Dataset Start Marker

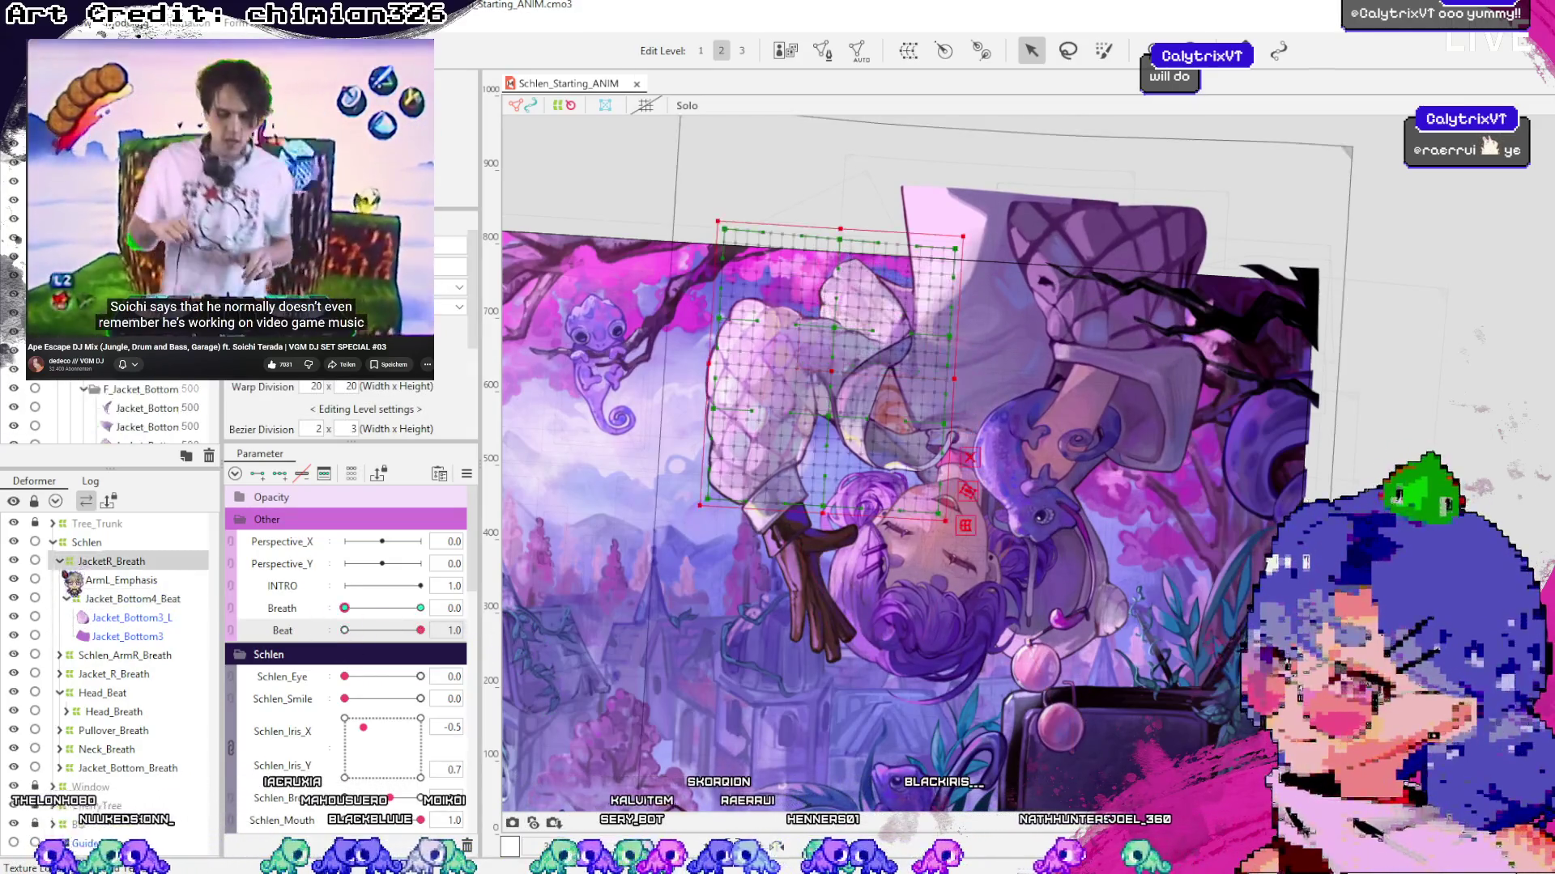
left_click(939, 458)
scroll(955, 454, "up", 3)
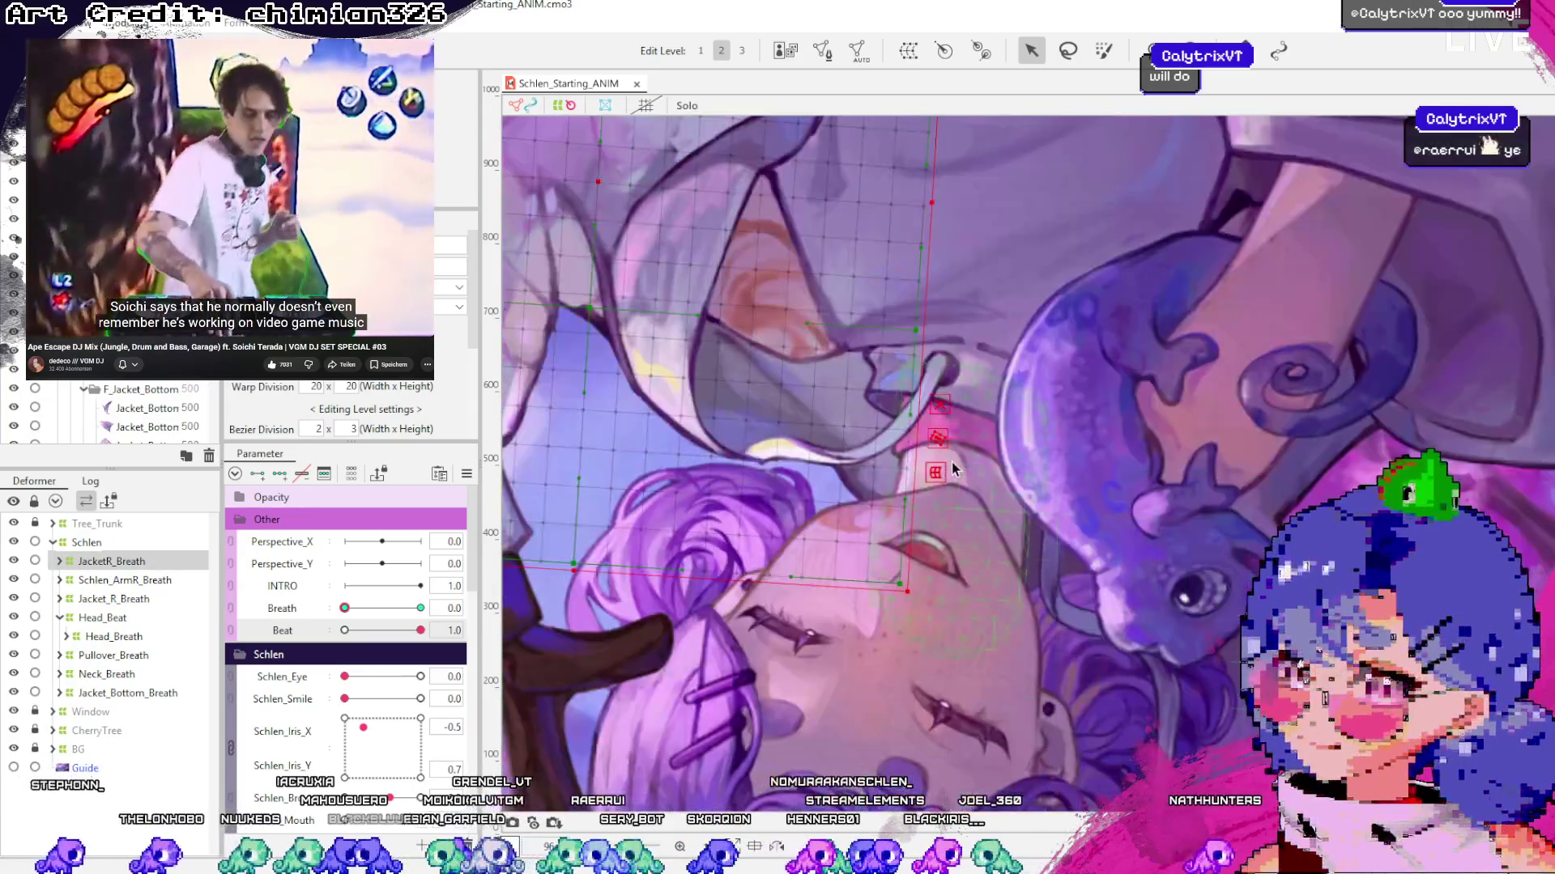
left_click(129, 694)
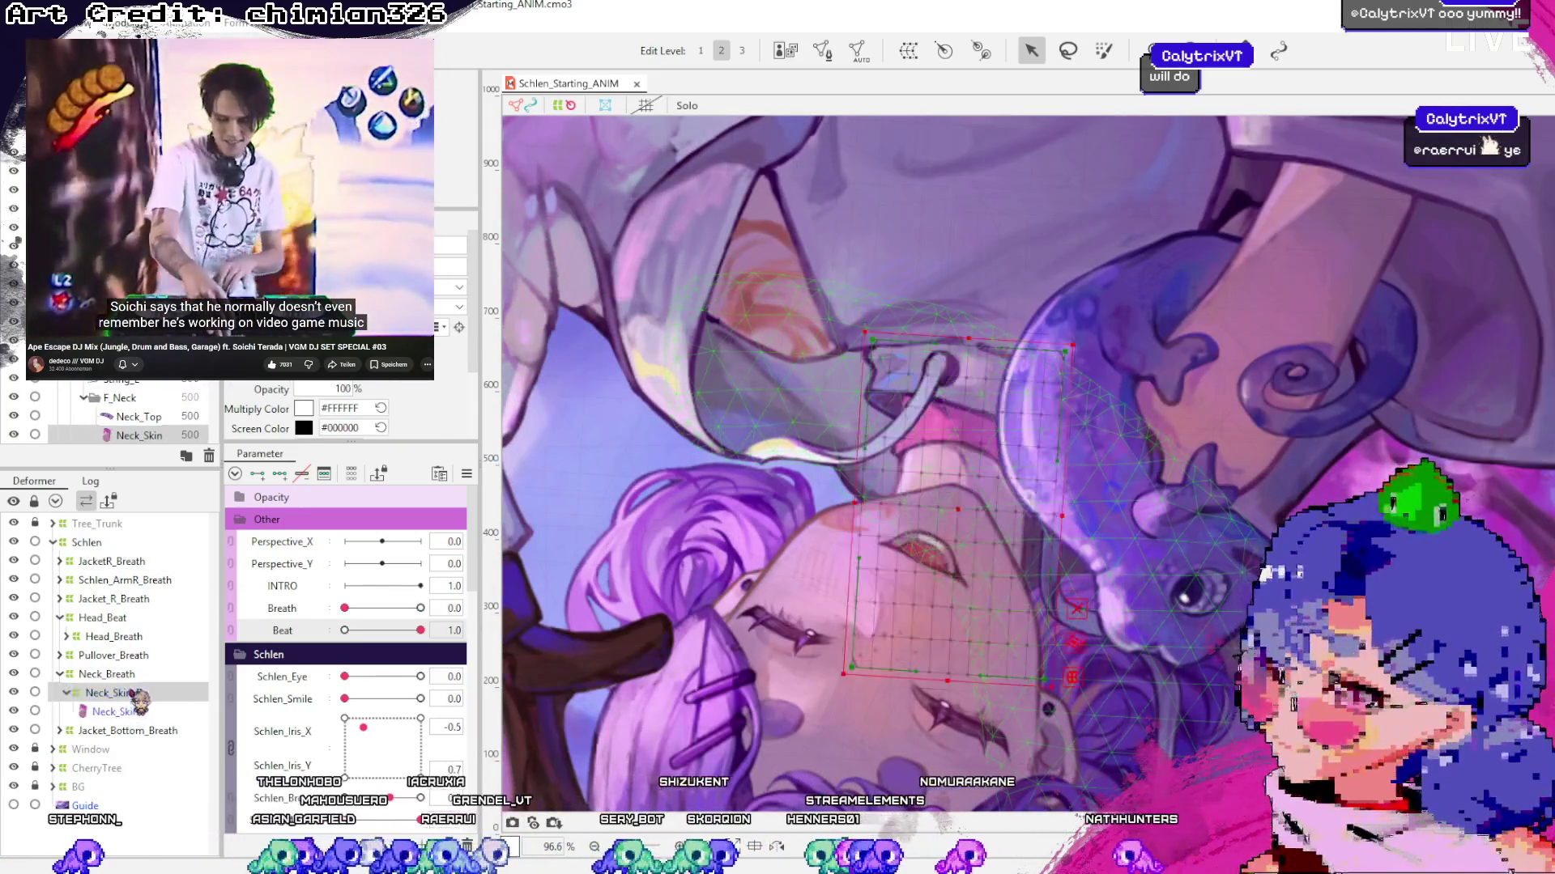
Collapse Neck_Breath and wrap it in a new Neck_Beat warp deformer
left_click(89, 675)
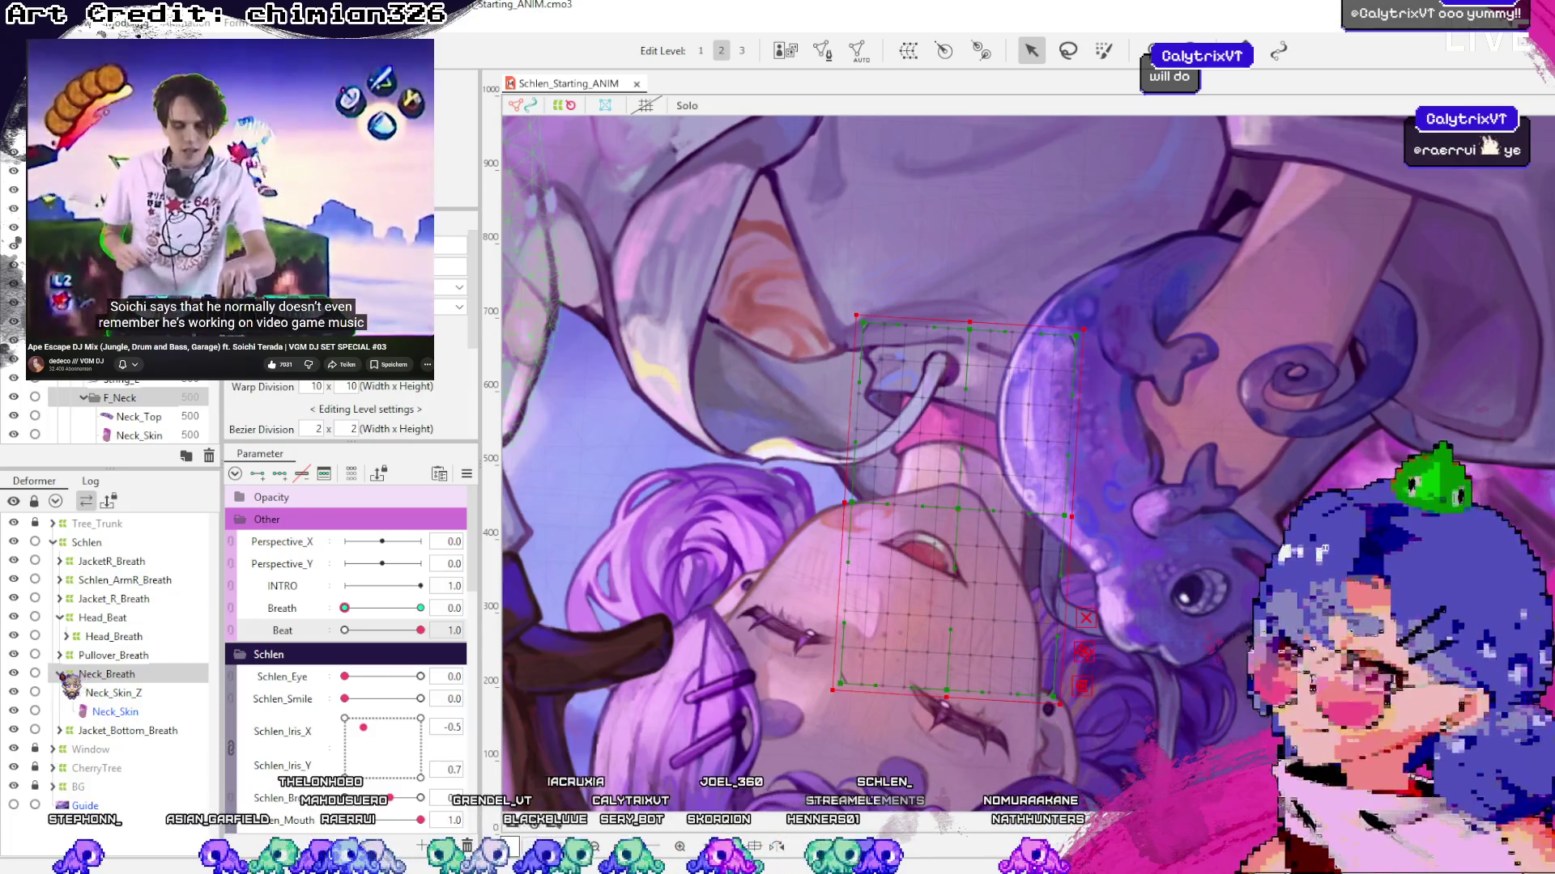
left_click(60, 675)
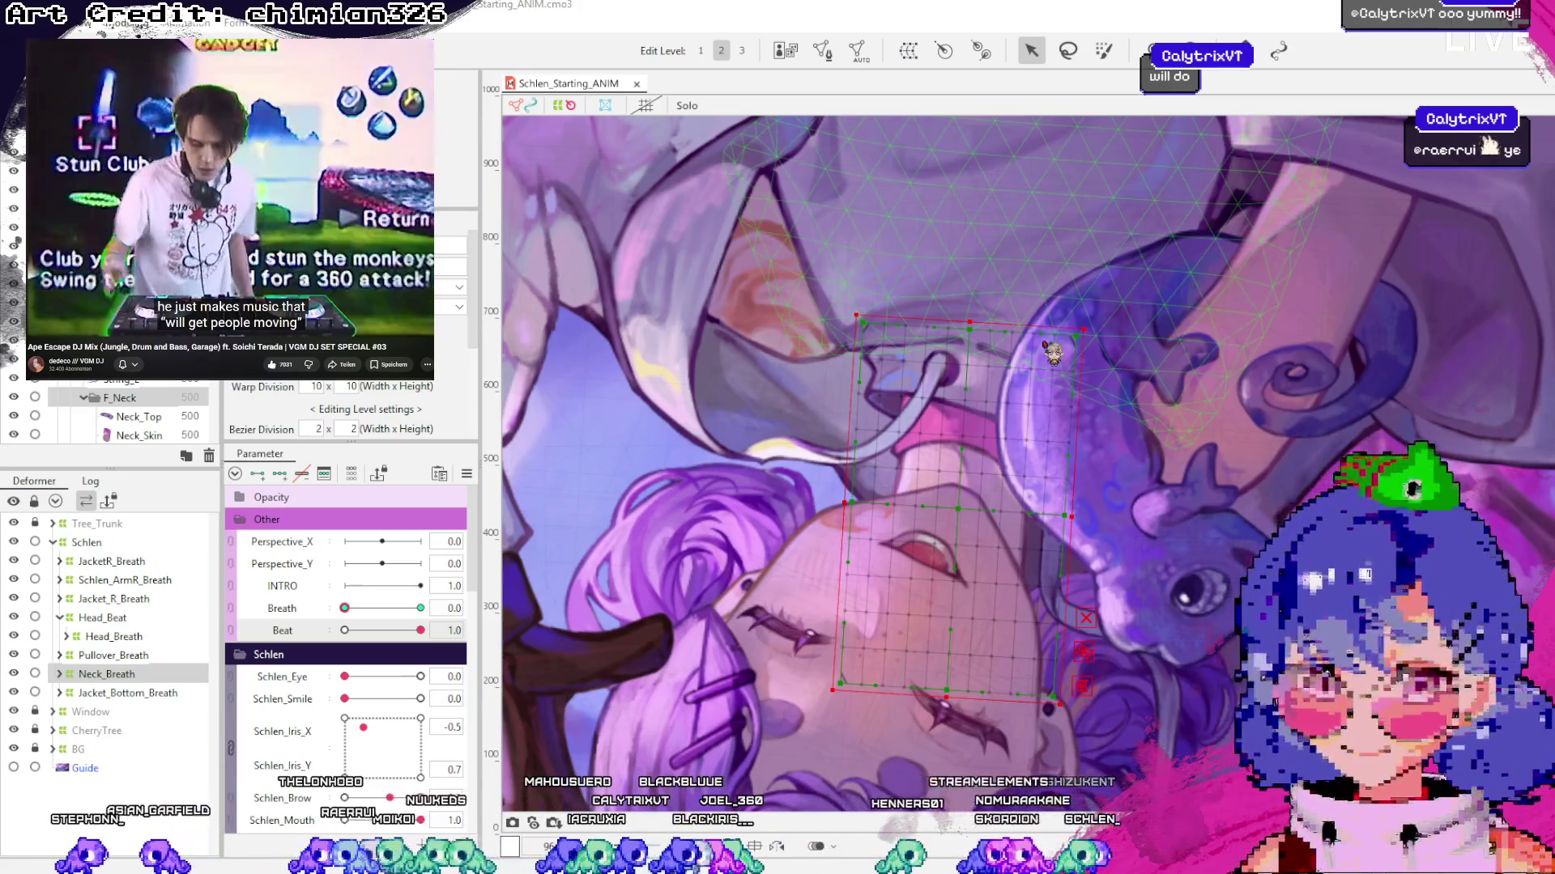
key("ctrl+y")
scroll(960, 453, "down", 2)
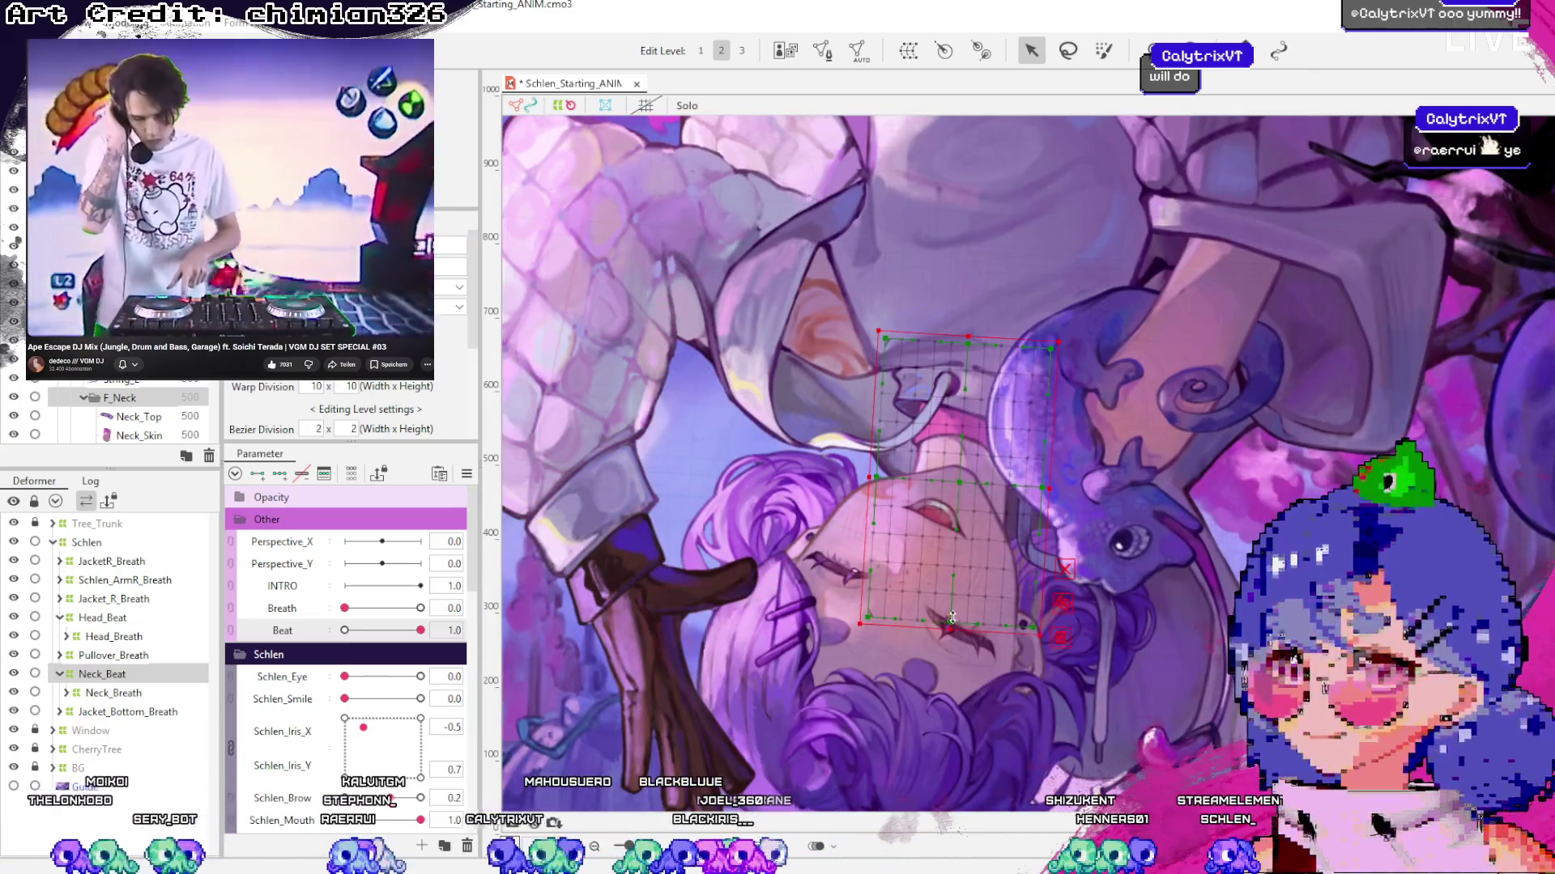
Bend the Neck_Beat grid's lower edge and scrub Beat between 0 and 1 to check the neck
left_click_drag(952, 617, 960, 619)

Dataset End Marker

### Task prompt
Exact copies of the lines from the one holding "Bend the Neck_Beat" through the last line above, and only those, make up the answer.

### Output for this exercise
Bend the Neck_Beat grid's lower edge and scrub Beat between 0 and 1 to check the neck
left_click_drag(952, 617, 960, 619)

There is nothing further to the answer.